A few scripts that I cobbled together to build and evaluate quick topic models and document corpora using Gensim, starting with documents in the Sciveyor JSON schema format.

Scripts

All of these scripts accept required and optional configuration parameters as command-line arguments. Run script --help to get more information about configuration.

Build Corpora and Models

build-models: Builds topic models on the generated corpus in the current directory. Twenty-nine models are created at sizes 2-25 (each size), and from 50-150 (every 25). They are then evaluated using the C_v coherence model, and coherence scores are dumped to the console.

build-document-topics: Builds a matrix representation of the probabilities for each topic in each document. This matrix is an important ingredient in many analyses below, so we precalculate it separately.

Visualize Models

vis-pyldavis: Builds a pyLDAvis HTML file for the requested topic model.

vis-umap: Builds an interactive graph of the UMAP embedding of the documents in the topic model.

Explore Models

corpus-find-word <word-part> [<word-part>...]: Prints out all types in the dictionary containing the given search strings.

docs-for-topics: Prints out the top documents for each topic in the corpus. By default, it will print a pretty-formatted citation for each document, though you may request that another field is printed for each document instead.

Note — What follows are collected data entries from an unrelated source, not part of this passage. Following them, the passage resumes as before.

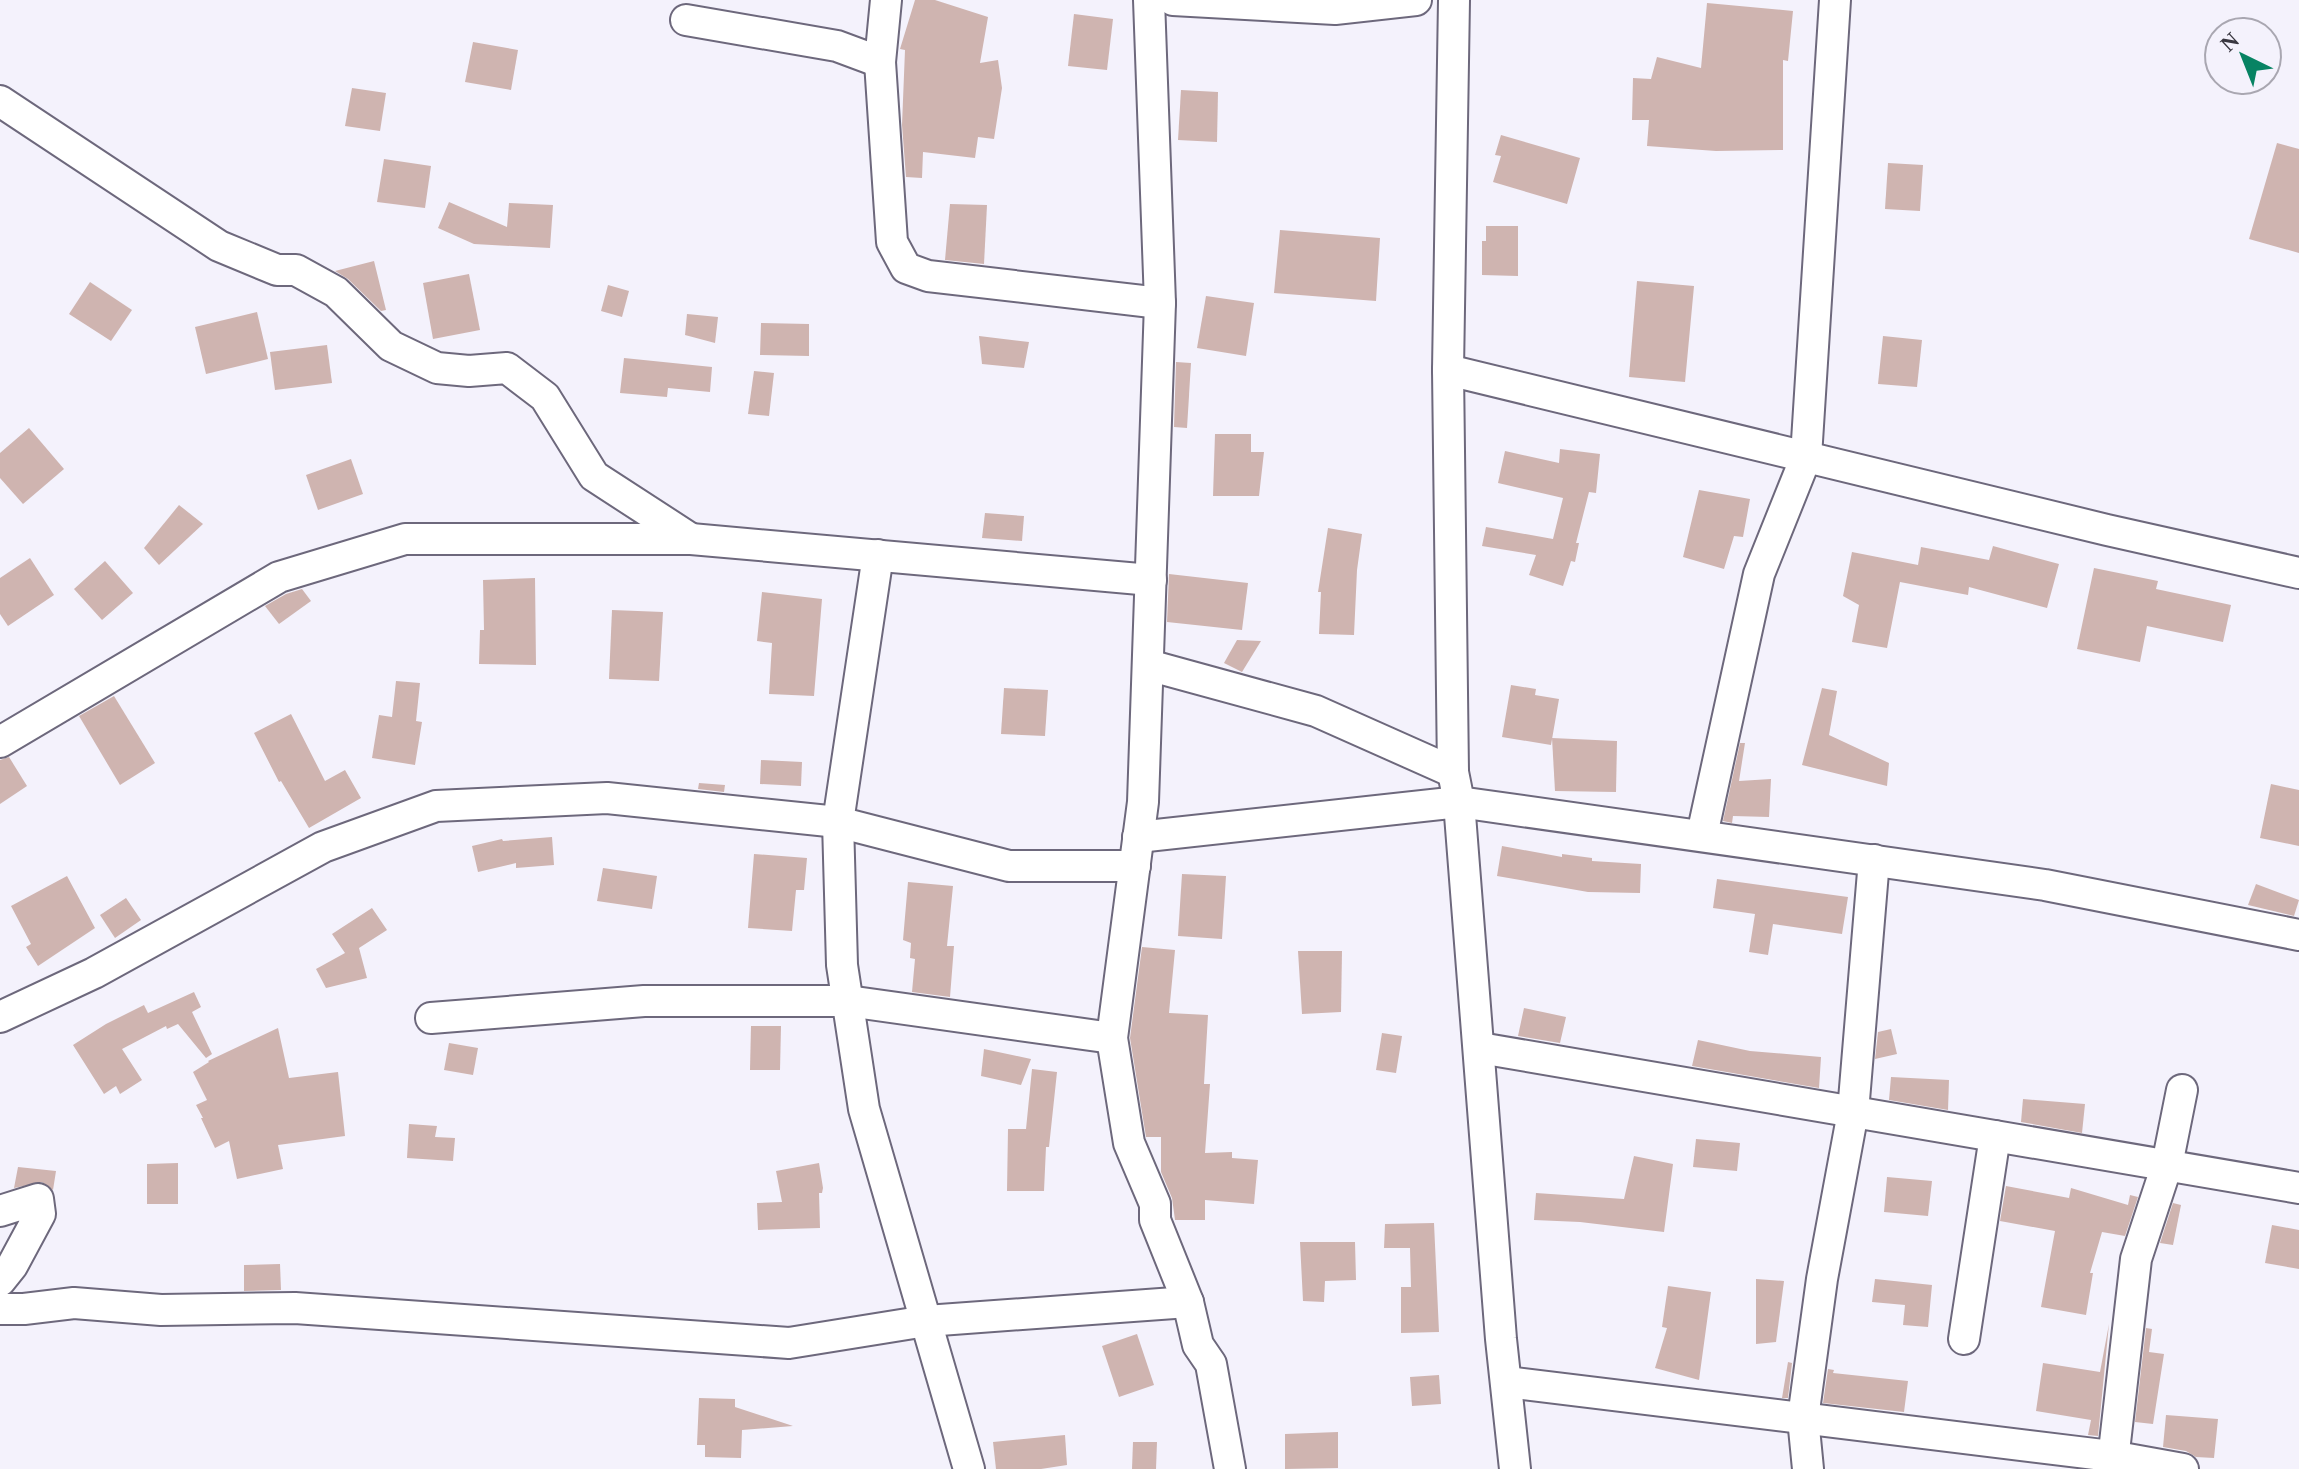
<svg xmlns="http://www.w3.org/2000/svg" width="2299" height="1469" viewBox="0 0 2299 1469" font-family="Georgia,serif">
<rect width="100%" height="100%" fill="#f4f2fc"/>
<g fill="#cfb4b0">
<path d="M915,0H935L988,17L980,63L998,60L1002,88L994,139L978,137L975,158L923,152L922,178L906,177L902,125L905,50L900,49Z"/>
<path d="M1707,3L1793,11L1788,61L1783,60V150L1716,151L1647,146L1649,120H1632L1633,78L1651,79L1657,57L1701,68Z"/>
<path d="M1074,14L1113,19L1107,70L1068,66Z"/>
<path d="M473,42L518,50L511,90L465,82Z"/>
<path d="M352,88L386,93L380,131L345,126Z"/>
<path d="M1181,90L1218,92L1217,142L1178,140Z"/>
<path d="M1501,135L1580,158L1567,204L1493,182L1501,156L1495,155Z"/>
<path d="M2277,143L2299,149V253L2249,239Z"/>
<path d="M384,159L431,166L425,208L377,202Z"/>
<path d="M1888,163L1923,165L1920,211L1885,209Z"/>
<path d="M449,202L507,227L509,203L553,205L550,248L474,244L438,228Z"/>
<path d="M950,204L987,205L984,264L945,260Z"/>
<path d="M1486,226H1518V276L1482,275V241H1486Z"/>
<path d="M1280,230L1380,238L1376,301L1274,293Z"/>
<path d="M374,261L386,310L381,311L348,279L335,271Z"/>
<path d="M469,274L480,330L433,339L423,283Z"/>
<path d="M1637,281L1694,286L1685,382L1629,377Z"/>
<path d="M90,282L132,310L111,341L69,314Z"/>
<path d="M608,285L629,291L622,317L601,311Z"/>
<path d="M1206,296L1254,303L1246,356L1197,348Z"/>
<path d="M257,312L268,359L206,374L195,327Z"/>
<path d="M687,314L718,317L715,343L685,335Z"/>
<path d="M761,323L809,324V356L760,355Z"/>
<path d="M979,336L1029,342L1024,368L982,364Z"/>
<path d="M1883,336L1922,340L1917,387L1878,384Z"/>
<path d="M327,345L332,383L275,390L270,352Z"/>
<path d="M624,358L712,367L710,392L668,388L667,397L620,393Z"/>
<path d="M1176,362L1191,363L1187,428L1174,427Z"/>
<path d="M754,371L774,373L769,416L748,414Z"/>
<path d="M29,428L64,469L23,504L0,478V453Z"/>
<path d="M1215,434H1251V452H1264L1259,496H1213Z"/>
<path d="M1560,449L1600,454L1596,493L1589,492L1576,543H1579L1575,562L1571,561L1563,586L1529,575L1536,555L1482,546L1486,527L1553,539L1563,498L1498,483L1505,451L1559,463Z"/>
<path d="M351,459L363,494L318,510L306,475Z"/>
<path d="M1699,490L1750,499L1743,537L1734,536L1724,569L1683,557Z"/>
<path d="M179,505L203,524L159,565L144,548Z"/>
<path d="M985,513L1024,516L1022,541L982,538Z"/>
<path d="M1328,528L1362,534L1357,570L1354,635L1319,634L1321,592H1318Z"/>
<path d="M1993,546L2059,564L2047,608L1969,587L1968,595L1900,582L1887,648L1852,642L1859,605L1843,596L1852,552L1918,565L1921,547L1989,560Z"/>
<path d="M30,558L54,595L8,626L0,614V578Z"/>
<path d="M105,561L133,593L102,620L74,589Z"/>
<path d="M2094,568L2158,581L2156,589L2231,605L2223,642L2147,626L2140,662L2077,649Z"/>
<path d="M1169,574L1248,583L1242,630L1167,622Z"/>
<path d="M535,578L536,665L479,664L480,630H484L483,580Z"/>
<path d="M302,589L311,601L279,624L265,606L286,594Z"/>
<path d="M762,592L822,599L814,696L769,694L772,643L757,641Z"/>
<path d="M612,610L663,612L659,681L609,679Z"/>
<path d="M1237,640L1261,641L1242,672L1224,663Z"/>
<path d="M396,681L420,683L416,721L422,722L415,765L372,758L379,715L392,717Z"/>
<path d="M1511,685L1536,689L1535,695L1559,699L1551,745L1502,737Z"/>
<path d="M1004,688L1048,690L1045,736L1001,734Z"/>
<path d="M1822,688L1837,691L1829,735L1889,763L1887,786L1802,765Z"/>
<path d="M114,696L155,763L120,785L79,716Z"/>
<path d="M291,714L325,781L345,770L361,798L309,828L281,781L279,782L254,733Z"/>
<path d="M1552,738L1617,741L1616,792L1555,791Z"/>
<path d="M1740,743H1745L1739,781L1771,779L1769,817L1733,816L1732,823L1723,821Z"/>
<path d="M9,757L27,786L0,804V760Z"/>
<path d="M761,760L802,762L801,786L760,784Z"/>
<path d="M699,783L725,785L724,792L698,789Z"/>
<path d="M2271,784L2299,790V846L2260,838Z"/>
<path d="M552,837L554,865L516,868V863L478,872L472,846L502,839L503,841Z"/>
<path d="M1502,846L1562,857V854L1592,858V861L1641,864L1640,893L1588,892L1497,876Z"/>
<path d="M754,854L807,858L804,890H796L792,931L748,928Z"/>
<path d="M603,868L657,876L652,909L597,901Z"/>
<path d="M1182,874L1226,876L1222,939L1178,936Z"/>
<path d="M67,876L95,928L38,966L26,947L31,944L11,906Z"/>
<path d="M1717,879L1848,897L1842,934L1773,924L1768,955L1749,952L1755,914L1713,908Z"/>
<path d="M908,882L953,886L947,946H954L950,997L912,992L915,959L910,958L911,943L903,940Z"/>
<path d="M2256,884L2299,900L2294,916L2248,905Z"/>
<path d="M126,898L141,920L115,938L100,915Z"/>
<path d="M372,908L387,930L359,948L367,978L326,988L316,969L345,953L332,934Z"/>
<path d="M1142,947L1175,950L1169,1013L1208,1015L1204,1084H1210L1205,1153L1232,1152V1158L1258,1160L1254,1204L1205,1200V1220H1175L1172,1198L1161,1172V1137H1146L1130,1038Z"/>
<path d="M1298,951H1342L1341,1012L1302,1014Z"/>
<path d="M194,992L201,1007L192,1012L212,1054L206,1058L178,1024L167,1029L166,1026L122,1049L142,1080L120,1094L116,1086L104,1094L73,1045L106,1024L144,1005L148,1013Z"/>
<path d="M1524,1008L1566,1017L1560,1043L1518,1036Z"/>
<path d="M751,1026H781L780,1070H750Z"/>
<path d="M278,1028L289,1078L338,1072L345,1136L278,1145L283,1169L237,1179L229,1141L215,1148L201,1118H203L196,1105L207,1100L193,1072L209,1062L208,1061Z"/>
<path d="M1891,1029L1897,1054L1875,1059L1878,1032Z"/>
<path d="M1382,1033L1402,1036L1396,1073L1376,1070Z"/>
<path d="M1698,1040L1750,1051L1821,1057L1819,1088L1692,1066Z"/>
<path d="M449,1043L478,1048L473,1075L444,1070Z"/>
<path d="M984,1049L1031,1059L1021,1085L981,1076Z"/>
<path d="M1032,1069L1057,1072L1049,1147H1046L1044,1191H1007L1008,1129H1026Z"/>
<path d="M1891,1077L1949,1080L1948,1110L1889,1100Z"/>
<path d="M2023,1099L2085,1104L2082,1133L2021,1122Z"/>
<path d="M409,1124L437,1126L435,1137L455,1138L453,1161L407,1158Z"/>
<path d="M1696,1139L1740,1143L1737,1171L1693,1167Z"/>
<path d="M1634,1156L1673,1164L1664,1232L1580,1222L1534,1220L1536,1193L1624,1199Z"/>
<path d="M178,1163V1204H147V1164Z"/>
<path d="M819,1163L823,1188L822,1193H819L820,1228L758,1230L757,1203L782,1202L776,1171Z"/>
<path d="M18,1167L56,1171L53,1190L42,1182L14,1188Z"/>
<path d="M1887,1177L1932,1181L1928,1216L1884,1212Z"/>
<path d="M2006,1186L2069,1198L2071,1188L2128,1205L2130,1195L2138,1197L2125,1236L2102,1232L2090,1273H2093L2086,1315L2041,1307L2055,1231L2000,1221Z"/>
<path d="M2173,1203L2181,1205L2173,1245L2160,1243Z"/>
<path d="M1434,1223L1439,1332L1401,1333V1287H1411L1410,1248H1384L1385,1224Z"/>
<path d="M2272,1225L2299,1230V1269L2265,1263Z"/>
<path d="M1300,1242H1355L1356,1280L1325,1281L1324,1302L1303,1301Z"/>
<path d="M280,1264L281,1290L244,1291V1265Z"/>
<path d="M1756,1279L1784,1281L1776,1342L1756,1344Z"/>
<path d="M1875,1279L1932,1285L1928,1327L1903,1325L1905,1305L1872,1302Z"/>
<path d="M1668,1286L1711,1292L1699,1380L1655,1368L1667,1328L1662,1327Z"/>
<path d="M2109,1324L2098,1436L2088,1435L2091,1420L2036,1411L2043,1363L2100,1372Z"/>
<path d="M2146,1328L2152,1329L2149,1352L2164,1354L2153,1424L2135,1422Z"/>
<path d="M1137,1334L1154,1385L1119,1397L1102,1346Z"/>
<path d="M1788,1362L1792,1363L1788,1398H1782Z"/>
<path d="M1828,1369L1834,1370L1833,1373L1908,1381L1904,1412L1823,1403Z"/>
<path d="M1439,1375L1441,1404L1412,1406L1410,1377Z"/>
<path d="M699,1398L735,1399V1407L793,1426L742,1430L741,1458L705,1457V1445H697Z"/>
<path d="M2166,1415L2218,1419L2214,1458L2196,1457L2186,1451L2163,1447Z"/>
<path d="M1338,1432V1468L1285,1469V1434Z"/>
<path d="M1065,1435L1067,1465L1041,1469H996L993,1442Z"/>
<path d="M1133,1442H1157L1156,1469H1132Z"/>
</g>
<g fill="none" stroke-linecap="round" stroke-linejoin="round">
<g stroke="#6d687c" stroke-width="34">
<g id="minor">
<path d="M886,0L880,62L892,242L906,268L928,276L1160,303"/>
<path d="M1149,0L1160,303L1143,802L1112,1038L1129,1143L1155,1204V1220L1188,1302L1198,1345L1211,1364L1230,1469"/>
<path d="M1173,0L1335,9L1416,0"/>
<path d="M1454,0L1448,370L1453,772L1459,802L2045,885L2299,935"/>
<path d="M686,20L837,46L880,62"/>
<path d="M0,101L219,246L277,270H296L336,292L391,346L437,368L469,371L507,368L545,397L594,476L691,539"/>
<path d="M1448,370L2107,530L2299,573"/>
<path d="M878,555L838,822L842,965L864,1109L969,1469"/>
<path d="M1148,665L1316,711L1453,772"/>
<path d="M0,742L279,577L405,539H691L1151,580"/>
<path d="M1702,835L1759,574L1806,457L1835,0"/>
<path d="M1138,837L1459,802L1501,1339L1515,1469"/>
<path d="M0,1017L94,973L323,847L436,806L607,798L838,822L1009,866H1135"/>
<path d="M431,1018L644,1001H848L1112,1038"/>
<path d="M1480,1048L2299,1188"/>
<path d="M0,1211L38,1199L40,1214L12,1266L0,1281"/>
<path d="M0,1309H24L74,1303L161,1310L295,1308L789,1343L926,1321L1188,1302"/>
<path d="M1964,1339L1995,1136"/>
<path d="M1507,1382L2111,1456L2183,1469"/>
<path d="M1808,1469L1803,1418L1822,1279L1853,1112L1874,860"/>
<path d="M2112,1469L2136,1259L2167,1165L2182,1090"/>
</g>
</g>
<use href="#minor" stroke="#fff" stroke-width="30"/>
</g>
<g transform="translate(2243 56) rotate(317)"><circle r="38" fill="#f4f2fc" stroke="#a9a7b1" stroke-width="2"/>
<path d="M0-6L14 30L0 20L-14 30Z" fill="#078363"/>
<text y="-12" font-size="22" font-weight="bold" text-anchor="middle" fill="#393740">N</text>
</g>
</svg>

docs-for-word-in-topic --word word --topic topic [topic...]: Rank and print the top documents for the value of the probability of the given topics times the number of occurrences of the given word.

docs-like-words <word> [<word>...]: Find the documents that are most similar to the list of words passed, using a cosine-similarity measure (notably, not using any generated topic model). This has fairly large memory requirements.

topics-for-words <word> [word...]: Prints out the probabilities of each word's occurrence in each topic.

topics-over-time: Loads the dates for all documents and prints out the prevalence of each topic in the corpus over time. The years are clustered into buckets of a given size, usually five years.

words-for-topics: Prints out the top N words for each topic in the model.

Analyze Models

authors-topics: Compute the summed topic probability for each author present in the corpus.

Dynamic Topic Models

The dynamic folder contains version of (at least some of) these scripts that work on dynamic topic models. It requires that the Blei et al. binary for dynamic topic modeling is installed; see dynamic/dtmmodel.py for more information.

In general, those scripts have the same names and functions as above; the following are novel:

most-different-words <model.gensim> <topic> <year_1> <year_2>: Print out the words that changed the most (both increase and decrease) within the given topic, between the two years.

Development

There's a requirements.txt file here that should serve for installing all of the required Python packages.

License

Copyright (c) 2022 Charles H. Pence.

Licensed under the GNU GPL v3. See the COPYING file for more details.